We welcome any informal queries to: Anna Joy Drury (UoL) [email protected]

To apply to this project: 

You must include a CENTA studentship application form, downloadable from: CENTA Studentship Application Form 2025.

You must include a CV with the names of at least two referees (preferably three) who can comment on your academic abilities.

Please submit your application and complete the host institution application process via: CENTA PhD Studentships | Postgraduate research | University of Leicester.  Please scroll to the bottom of the page and click on the “Apply Now” button.  The “How to apply” tab at the bottom of the page gives instructions on how to submit your completed CENTA Studentship Application Form 2025, your CV and your other supporting documents to your University of Leicester application. Please quote CENTA2025-L2 when completing the application form.

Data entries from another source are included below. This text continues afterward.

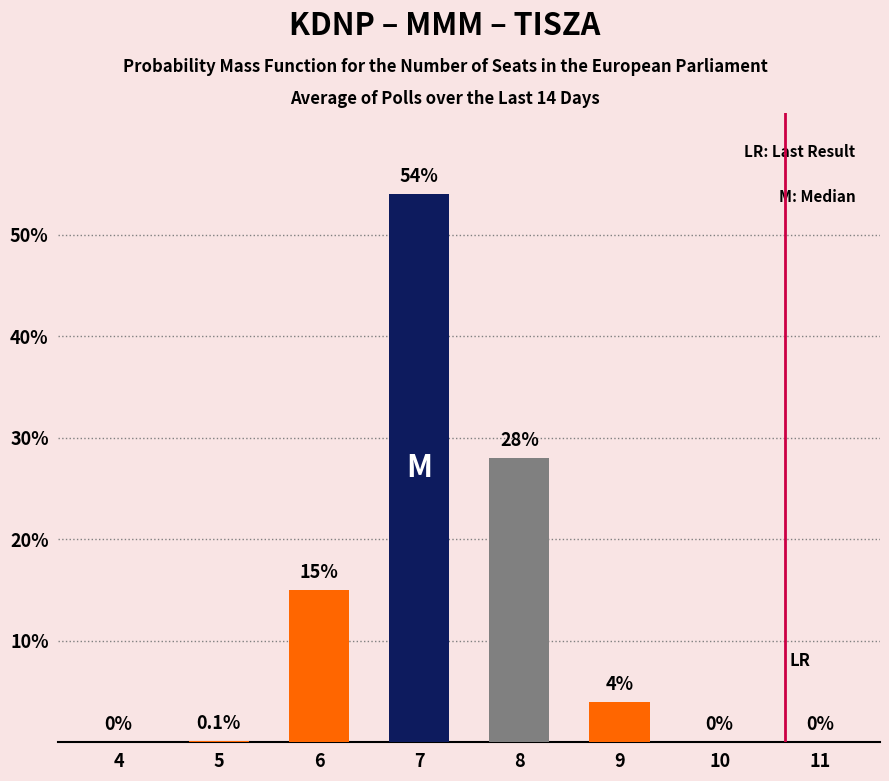

How many data points does each series have?

8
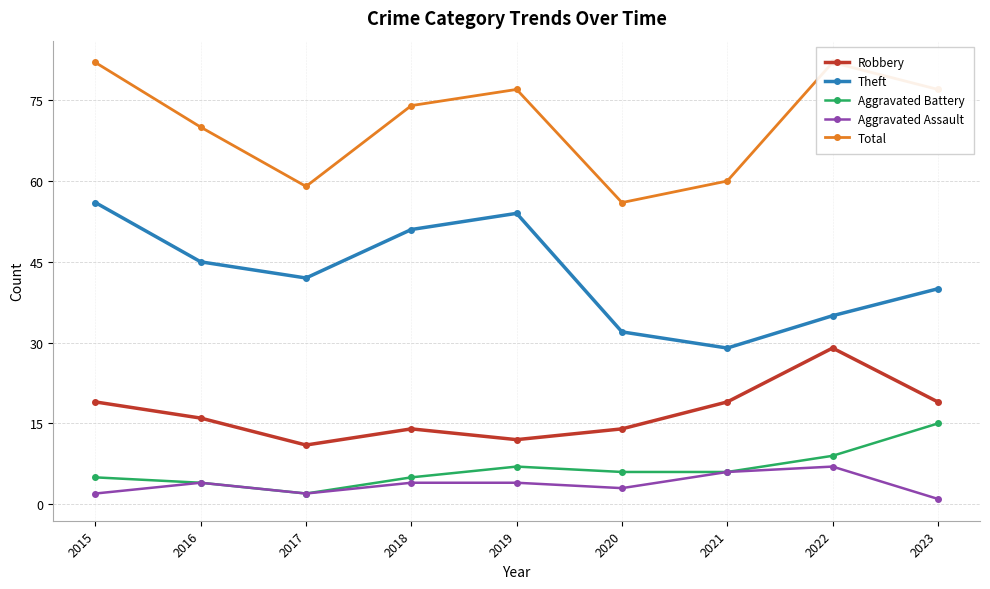

Reading right to left, transcribe all the data shown in this chart.

Robbery: 19	29	19	14	12	14	11	16	19
Theft: 40	35	29	32	54	51	42	45	56
Aggravated Battery: 15	9	6	6	7	5	2	4	5
Aggravated Assault: 1	7	6	3	4	4	2	4	2
Total: 77	82	60	56	77	74	59	70	82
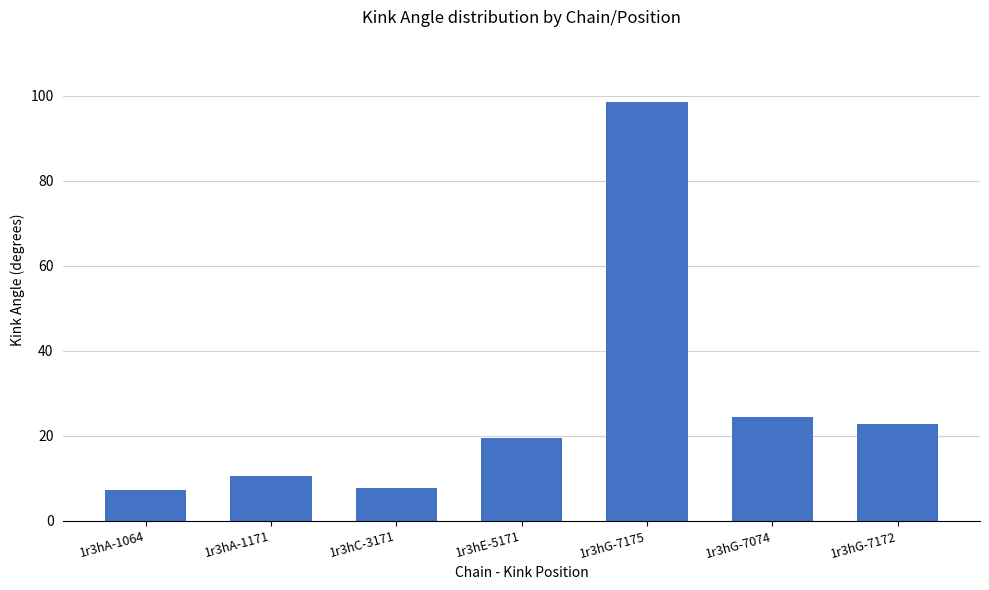

What is the average value?

27.2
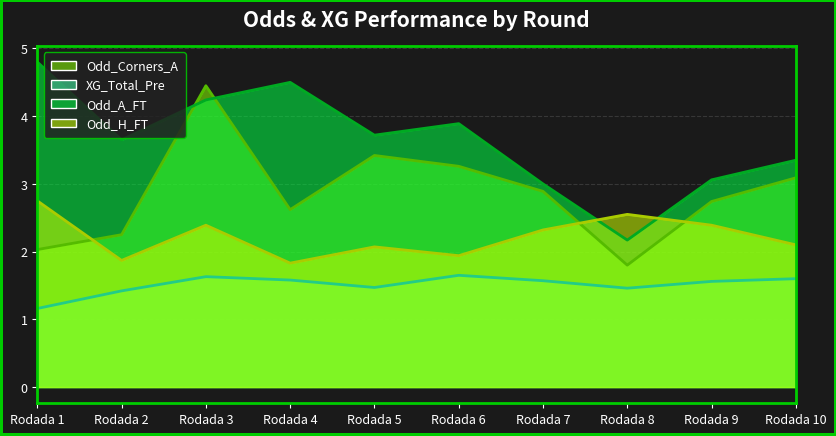

At which category does the chart reach its peak across all series?

Rodada 1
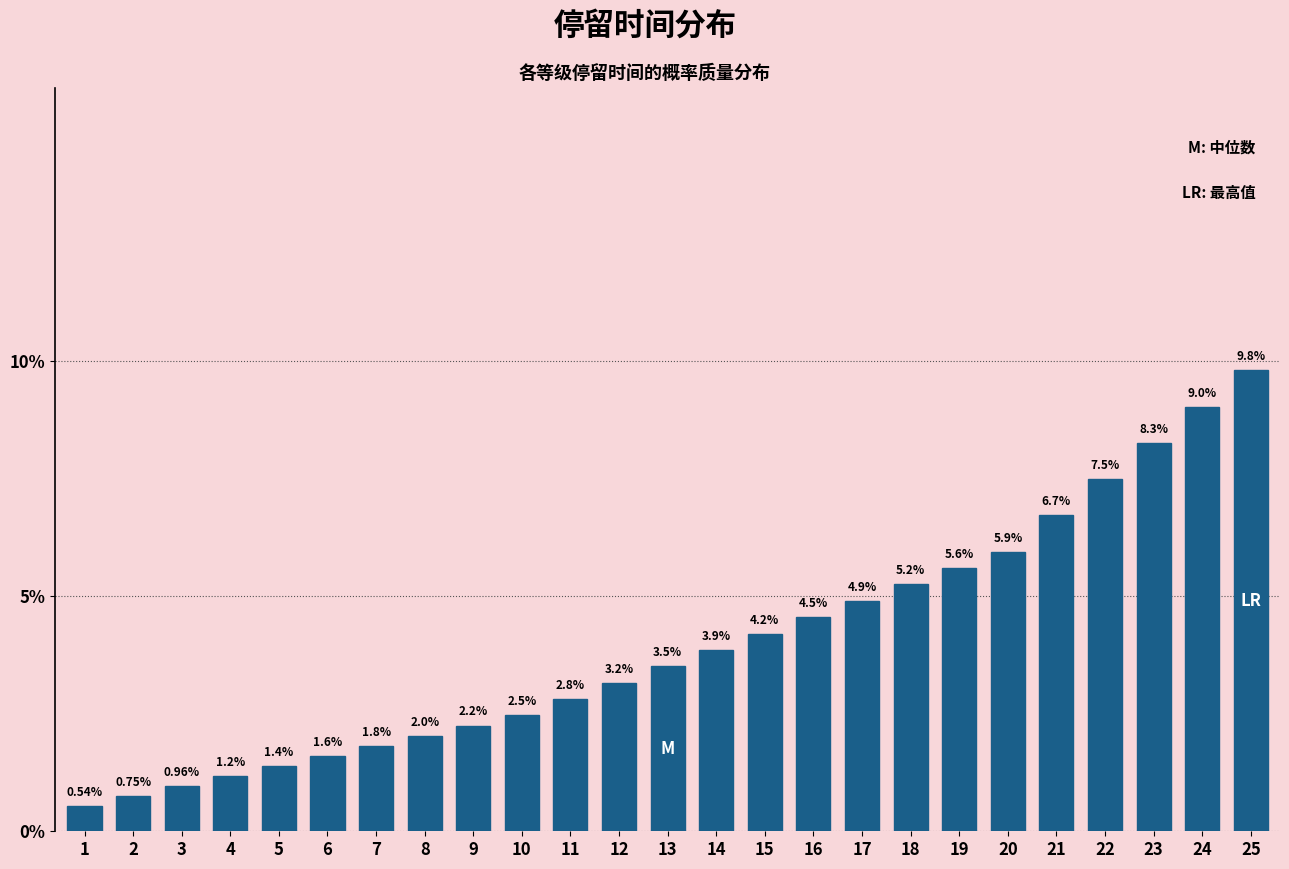

Rank the categories by value from lowest to highest.

1, 2, 3, 4, 5, 6, 7, 8, 9, 10, 11, 12, 13, 14, 15, 16, 17, 18, 19, 20, 21, 22, 23, 24, 25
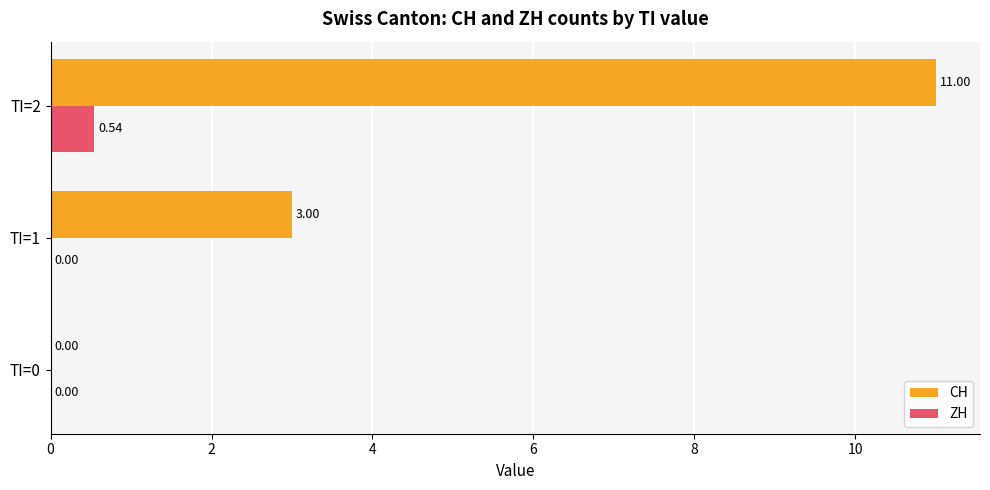

What is the sum of all CH values?

14.0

 Applications must be submitted by 23:59 GMT on Wednesday 8th January 2025. 

Possible timeline

Year 1

Literature search and familiarisation with existing datasets available at the target site. The DR will be trained in the cleaning process for foraminiferal trace element analysis and start analysis of the foraminiferal trace element geochemistry. The DR can also pick multispecies planktonic foraminifera for stable isotope analyses.

Year 2

The DR will finish the trace element time series analyses. They DR can familiarise themselves with spectral analysis techniques using existing high-resolution X-ray fluorescence (XRF), core image tracks and foraminiferal stable isotope data, and apply it to the new dataset they’ve generated (potential manuscript 1). The DR can run the multispecies stable isotope and trace element analyses to see the impact of environmental changes on the ecology of planktonic foraminifera (potential manuscript 2).

Year 3

Based on their trace element time series, the DR can determine which samples to target for fine fraction clumped isotope thermometry. The DR will be trained in how to isolate a coccolith-rich size fraction, and use this material for clumped isotope analysis to look at long-term temperature evolution and reconstruct changes in the Mg/Ca composition of seawater (potential manuscript 3). Thesis writing, incorporating the three manuscripts/manuscript drafts.